A partir du moment ou je fais une image et que je la montre elle ne m’appartient plus. Et c’est ce qui est intéressant aussi dans la création. C’est intéressant de vouloir se déposséder de quelque chose qui est extrêmement intime et personnel. Je ne me pose pas la question de savoir si mon image est crue ou choquante. Le rapport que j’ai à mes propres images change aussi avec le temps. Par exemple quelqu’un qu’on a pris en photo et que l’on ne revoit plus, ou avec qui les relations se sont détériorées… Je ne vois pas les personnes que je connais dans mes images. Ça ne me fait absolument rien, pour moi cela reste des images.

L.D. – Certaines photographies peuvent chercher à esquisser un sourire à ceux qui les voient. Je pense notamment aux testicules du chien ou à la langue tirée dans un linge suspendu. Revendiquez-vous un certain humour?

H.C. – Forcément j’appelle ma série « la pesanteur et la grâce » donc je donne une certaine lecture, et une lecture qui n’est peut-être pas juste formelle. Quand je fais une photo je ne me demande pas comment ça peut être perçu, mais j’assume qu’on puisse la trouver drôle ça c’est sûr. Après je n’ai ni voulu faire de l’humour, ni voulu choquer, ni voulu montrer l’intimité…j’ai juste voulu faire une image et ensuite mettre des images entre elles pour que visuellement ça créer quelque chose.

L.D. – Une de vos séries prend place en Islande. Le voyage prend alors une dimension intimiste. Le spectateur se met à votre place ou à celle de ceux que vous photographiez. Était-ce intentionnel ?

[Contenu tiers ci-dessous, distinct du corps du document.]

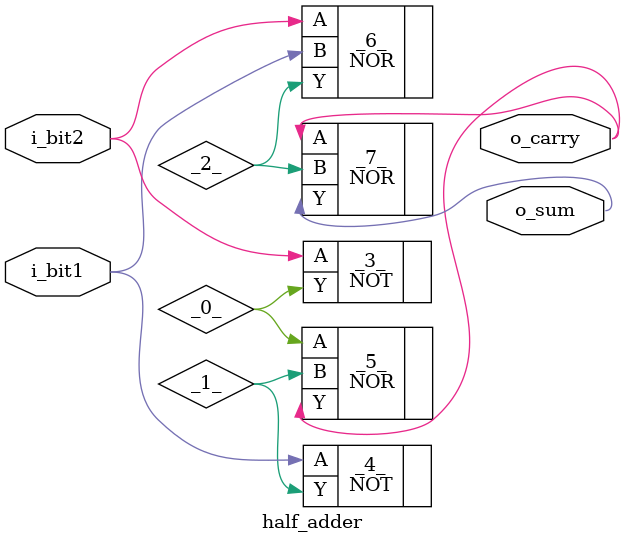
<source format=v>
/* Generated by Yosys 0.32 (git sha1 fbab08acf14, gcc 12.3.0 -fPIC -Os) */

(* top =  1  *)
(* src = "half-adder.v:2.1-18.10" *)
module half_adder(i_bit1, i_bit2, o_sum, o_carry);
  wire _0_;
  wire _1_;
  wire _2_;
  (* src = "half-adder.v:10.10-10.16" *)
  input i_bit1;
  wire i_bit1;
  (* src = "half-adder.v:11.10-11.16" *)
  input i_bit2;
  wire i_bit2;
  (* src = "half-adder.v:13.10-13.17" *)
  output o_carry;
  wire o_carry;
  (* src = "half-adder.v:12.10-12.15" *)
  output o_sum;
  wire o_sum;
  NOT _3_ (
    .A(i_bit2),
    .Y(_0_)
  );
  NOT _4_ (
    .A(i_bit1),
    .Y(_1_)
  );
  NOR _5_ (
    .A(_0_),
    .B(_1_),
    .Y(o_carry)
  );
  NOR _6_ (
    .A(i_bit2),
    .B(i_bit1),
    .Y(_2_)
  );
  NOR _7_ (
    .A(o_carry),
    .B(_2_),
    .Y(o_sum)
  );
endmodule

</source>
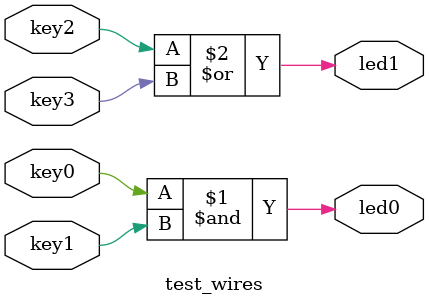
<source format=v>
module test_wires(
     input wire key0,
     input wire key1,
     input wire key2,
     input wire key3,
     output wire led0,
     output wire led1
     );

assign led0 = key0 & key1;
assign led1 = key2 | key3;

endmodule
</source>
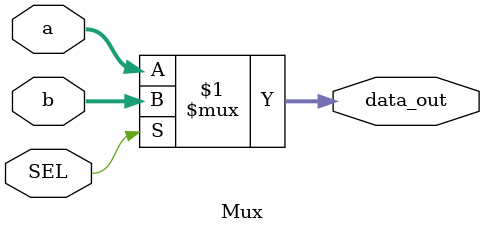
<source format=v>
module Mux(
  input [63:0] a, b,
  input SEL,
  output [63:0] data_out
);
  
  assign data_out = SEL ? b : a;
  
endmodule
</source>
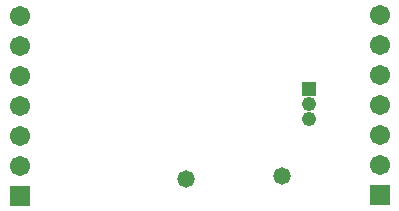
<source format=gbs>
G04*
G04 #@! TF.GenerationSoftware,Altium Limited,Altium Designer,18.0.12 (696)*
G04*
G04 Layer_Color=16711935*
%FSLAX25Y25*%
%MOIN*%
G70*
G01*
G75*
%ADD20C,0.06706*%
%ADD21R,0.06706X0.06706*%
%ADD22R,0.04800X0.04800*%
%ADD23C,0.04800*%
%ADD24C,0.05800*%
D20*
X130500Y175500D02*
D03*
Y165500D02*
D03*
Y155500D02*
D03*
Y145500D02*
D03*
Y125500D02*
D03*
Y135500D02*
D03*
X250500Y175894D02*
D03*
Y165894D02*
D03*
Y155894D02*
D03*
Y145894D02*
D03*
Y125894D02*
D03*
Y135894D02*
D03*
D21*
X130500Y115500D02*
D03*
X250500Y115894D02*
D03*
D22*
X227000Y151000D02*
D03*
D23*
Y146000D02*
D03*
Y141000D02*
D03*
D24*
X186000Y121000D02*
D03*
X218000Y122000D02*
D03*
M02*

</source>
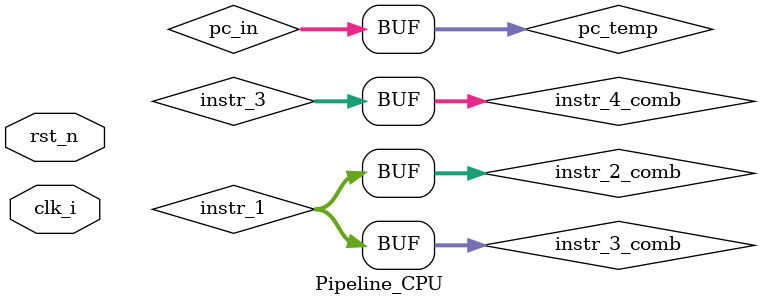
<source format=v>
`include "Program_Counter.v"
`include "Adder.v"
`include "Instr_Memory.v"
`include "Mux2to1.v"
`include "Mux3to1.v"
`include "Reg_File.v"
`include "Decoder.v"
`include "ALU_Ctrl.v"
`include "Sign_Extend.v"
`include "Zero_Filled.v"
`include "ALU.v"
`include "Shifter.v"
`include "Data_Memory.v"

module Pipeline_CPU (
    clk_i,
    rst_n
);

//I/O port
input clk_i;
input rst_n;

/*your code here*/
//Internal Signles
wire [32-1:0] pc_in;
wire [32-1:0] pc_out;
wire [32-1:0] pc_add;
wire [32-1:0] pc_branch;
wire [32-1:0] pc_no_jump;
wire [32-1:0] pc_temp;
reg [32-1:0] instr;
wire RegWrite;
wire [2-1:0] ALUOp;
wire ALUSrc;
wire RegDst;
wire Jump;
wire Branch;
wire BranchType;
wire JRsrc;
wire MemRead;
wire MemWrite;
wire MemtoReg;
wire [5-1:0] RegAddrTemp;
wire [5-1:0] RegAddr;
wire [32-1:0] WriteData;
wire [32-1:0] RSdata;
wire [32-1:0] RTdata;
wire [4-1:0] ALU_operation;
wire [2-1:0] FURslt;
wire sftVariable;
wire leftRight;
wire [32-1:0] extendData;
wire [32-1:0] zeroData;
wire [32-1:0] ALUsrcData;
wire [32-1:0] ALUresult;
wire zero;
wire overflow;
wire [5-1:0] shamt;
wire [32-1:0] sftResult;
wire [32-1:0] RegData;
wire [32-1:0] MemData;
wire [32-1:0] DataNoJal;


reg  [31:0] pc_out_1, pc_out_2, pc_out_3, pc_out_4, pc_out_5;
wire [31:0] pc_out_1_comb, pc_out_2_comb, pc_out_3_comb, pc_out_4_comb, pc_out_5_comb;


reg  [31:0] instr_1, instr_2, instr_3, instr_4, instr_5;
wire [31:0] instr_1_comb, instr_2_comb, instr_3_comb, instr_4_comb, instr_5_comb, instr_comb;




//modules
Program_Counter PC (
    .clk_i(clk_i),
    .rst_n(rst_n),
    .pc_in_i(pc_in),
    .pc_out_o(pc_out)
);


// pipeline reg
assign instr_2_comb = instr_1;
assign instr_3_comb = instr_1;
assign instr_4_comb = instr_3;
assign instr_comb   = instr_4;

always @(posedge clk_i, negedge rst_n) begin

    if(rst_n) begin
        instr_1 <= instr_1_comb;
        instr_2 <= instr_2_comb;
        instr_3 <= instr_3_comb;
        instr_4 <= instr_4_comb;
        instr   <= instr_comb;
    end else begin
        instr_1 <= 0;
        instr_2 <= 0;
        instr_3 <= 0;
        instr_4 <= 0;
        instr   <= 0;
    end

end


Adder Adder1 (
    .src1_i(pc_out),
    .src2_i(32'd4),
    .sum_o (pc_add)
);

Adder Adder2 (
    .src1_i(pc_add),
    .src2_i({extendData[29:0], 2'b00}),
    .sum_o (pc_branch)
);

Mux2to1 #(
    .size(32)
) Mux_branch (
    .data0_i (pc_add),
    .data1_i (pc_branch),
    .select_i(Branch & (~BranchType ^ zero)),
    .data_o  (pc_no_jump)
);

Mux2to1 #(
    .size(32)
) Mux_jump (
    .data0_i (pc_no_jump),
    .data1_i ({pc_add[31:28], instr[25:0], 2'b00}),
    .select_i(Jump),
    .data_o  (pc_temp)
);


assign pc_in = pc_temp;


Instr_Memory IM (
    .pc_addr_i(pc_out),
    .instr_o  (instr_1_comb)
);

Mux2to1 #(
    .size(5)
) Mux_RS_RT (
    .data0_i (instr[20:16]),
    .data1_i (instr[15:11]),
    .select_i(RegDst),
    .data_o  (RegAddrTemp)
);

Mux2to1 #(
    .size(5)
) Mux_Write_Reg (
    .data0_i (RegAddrTemp),
    .data1_i (5'd31),
    .select_i(Jump),
    .data_o  (RegAddr)
);

Reg_File RF (
    .clk_i(clk_i),
    .rst_n(rst_n),
    .RSaddr_i(instr[25:21]),
    .RTaddr_i(instr[20:16]),
    .RDaddr_i(RegAddr),
    .RDdata_i(WriteData),
    .RegWrite_i(RegWrite & (~JRsrc) & (instr != 32'd0)),
    .RSdata_o(RSdata),
    .RTdata_o(RTdata)
);

Decoder Decoder (
    .instr_op_i(instr[31:26]),
    .RegWrite_o(RegWrite),
    .ALUOp_o(ALUOp),
    .ALUSrc_o(ALUSrc),
    .RegDst_o(RegDst),
    .Jump_o(Jump),
    .Branch_o(Branch),
    .BranchType_o(BranchType),
    .MemRead_o(MemRead),
    .MemWrite_o(MemWrite),
    .MemtoReg_o(MemtoReg)
);

ALU_Ctrl AC (
    .funct_i(instr[5:0]),
    .ALUOp_i(ALUOp),
    .ALU_operation_o(ALU_operation),
    .FURslt_o(FURslt),
    .sftVariable_o(sftVariable),
    .leftRight_o(leftRight),
    .JRsrc_o(JRsrc)
);

Sign_Extend SE (
    .data_i(instr[15:0]),
    .data_o(extendData)
);

Zero_Filled ZF (
    .data_i(instr[15:0]),
    .data_o(zeroData)
);

Mux2to1 #(
    .size(32)
) ALU_src2Src (
    .data0_i (RTdata),
    .data1_i (extendData),
    .select_i(ALUSrc),
    .data_o  (ALUsrcData)
);

ALU ALU (
    .aluSrc1(RSdata),
    .aluSrc2(ALUsrcData),
    .ALU_operation_i(ALU_operation),
    .result(ALUresult),
    .zero(zero),
    .overflow(overflow)
);

Mux2to1 #(
    .size(5)
) Shamt_Src (
    .data0_i (instr[10:6]),
    .data1_i (RSdata[4:0]),
    .select_i(sftVariable),
    .data_o  (shamt)
);

Shifter shifter (
    .leftRight(leftRight),
    .shamt(shamt),
    .sftSrc(ALUsrcData),
    .result(sftResult)
);

Mux3to1 #(
    .size(32)
) RDdata_Source (
    .data0_i (ALUresult),
    .data1_i (sftResult),
    .data2_i (zeroData),
    .select_i(FURslt),
    .data_o  (RegData)
);

wire [31:0] DM_addr;
reg  [31:0] DM_out_comb;

assign DM_addr = (instr_4[31:26] == 6'b101000) ? (RF.Reg_File[instr_4[25:21]] + instr_4[15:0]) : RegData; 


Data_Memory DM (
    .clk_i(clk_i),
    .addr_i(DM_addr),
    .data_i(RF.Reg_File[instr_4[20:16]]),
    .MemRead_i(MemRead),
    .MemWrite_i(instr_4[31:26] == 6'b101000 & (instr != 0)),
    .data_o(MemData)
);

Mux2to1 #(
    .size(32)
) Mux_Read_Mem (
    .data0_i (RegData),
    .data1_i (MemData),
    .select_i(MemRead),
    .data_o  (DataNoJal)
);

Mux2to1 #(
    .size(32)
) Mux_Jal (
    .data0_i (DataNoJal),
    .data1_i (pc_add),
    .select_i(Jump),
    .data_o  (WriteData)
);

endmodule




</source>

H.C. – J’ai l’habitude de prendre rendez-vous avec les gens, de les prendre en photo, c’est un peu organisé. Avec l’Islande je voulais essayer de faire des photos autrement, c’est-à-dire en ne maitrisant pas forcément le moment. C’est une série dont je me sens moins proche, peut-être parce que je la trouve plus « photographique ». L’Islande c’était particulier, la première fois que je partais en dehors du continent, mon premier gros voyage. J’étais émerveillé donc je faisais des photos tout le temps. Maintenant je ressens moins cette sensation quand je voyage. Ce qui m’intéresse c’est toujours de capter une étrangeté. J’ai pris quelques paysages, mais j’ai essayé de les prendre comme des personnes. C’est toujours la personne, le portrait, l’autoportrait. Maintenant mon envie est celle de continuer mon propre travail, multiplier les rencontres, pourquoi pas à l’étranger.